Silver tetradrachm of Athens, of 455/454 BC, with the head of Athena and her owl. In many ways the discovery of seams of silver at Laurion in Attica gave the Athenians the financial ballast to experiment with both democracy and with empire.

Money Museum, Zurich (

Visual matched verbal delights. Current excavations are beginning to show us just what a gaudy, glittering place classical Athens would have been: statues painted fairground-jaunty; dinner services gleaming bright; semiprecious stones glinting from the eyes of gods and demi-gods in shrines and on street corners, saffron-veiled prostitutes leaning in the doorways of their ‘knocking-shops’.

While some Athenians debauched themselves in the many (and obligingly varied) brothel districts, others, notably Perikles, were famously austere. This Olympian’s kicks, it seems, were satisfied by the philosophical conversation of Anaxagoras and Sokrates, by drama (as a young man he produced Aeschylus), and by his clever courtesan Aspasia. His energies were dedicated to raising monumental structures on the Athenian skyline: the Propylaia, perhaps too the Erechtheion, the Temple of Athena Nike. And above all Athena’s Parthenon, decorated green, blue, gold – dazzling like a peacock.

Travelling around Athens today it is still hard to escape the Parthenon. Gleaming at dawn, shadowing at twilight, it is always there, a double exposure on an old-fashioned photograph. Plutarch, writing 500 years after the Periklean building programme, marvels: ‘though built in a short time they have lasted for a very long time … in its perfection, each looks even at the present time as if it were fresh and newly built. … It is as if some ever-flowering life and unageing spirit had been infused into the creation of these works.’

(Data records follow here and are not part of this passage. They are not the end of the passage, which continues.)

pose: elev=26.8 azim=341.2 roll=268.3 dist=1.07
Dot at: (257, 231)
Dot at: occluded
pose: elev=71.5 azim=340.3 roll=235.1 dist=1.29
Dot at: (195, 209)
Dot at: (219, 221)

But then flame burnt back the crops of democracy and empire. In 404 BC the Spartans, sometime allies but long-term enemies of the Athenians, toppled Athens’ famous city walls, took the Acropolis, and flute-girls, we are told, danced in the embers of an empire. There were shoots of regrowth. Orators such as Demosthenes ensured that Athens was a centre of excellence once more. Democracy was briefly restored. But with hindsight, these were just spasms in the Golden Age’s slow, lingering death. Perikles himself thought that Athens would be remembered because the city ‘ruled more Greeks than any other Greek state’. The Athenians weren’t consciously providing us with a robust, benign, egalitarian basis for our own modern democracies. Their inspiring, experimental society was volatile, often unforgiving, paradoxical. All qualities that enhance, rather than diminish, their achievements.

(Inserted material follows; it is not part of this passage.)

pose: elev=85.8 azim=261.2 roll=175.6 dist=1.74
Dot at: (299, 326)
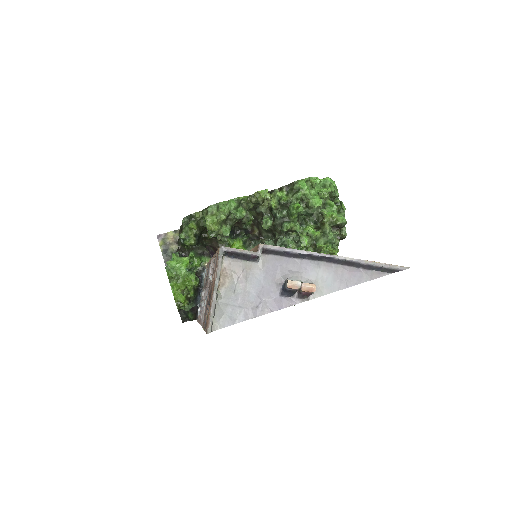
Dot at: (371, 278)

We do Athens best service if we remember the sweat and grime as well as the scent of violets; if we admit the struggle to create and maintain democratic politics, the graft in realizing world-class art. This was not a utopia. In all its complex delight and terror, in its sensuality and soulful philosophy, its rise and its fall, Golden Age Athens reminds us what it is to be human.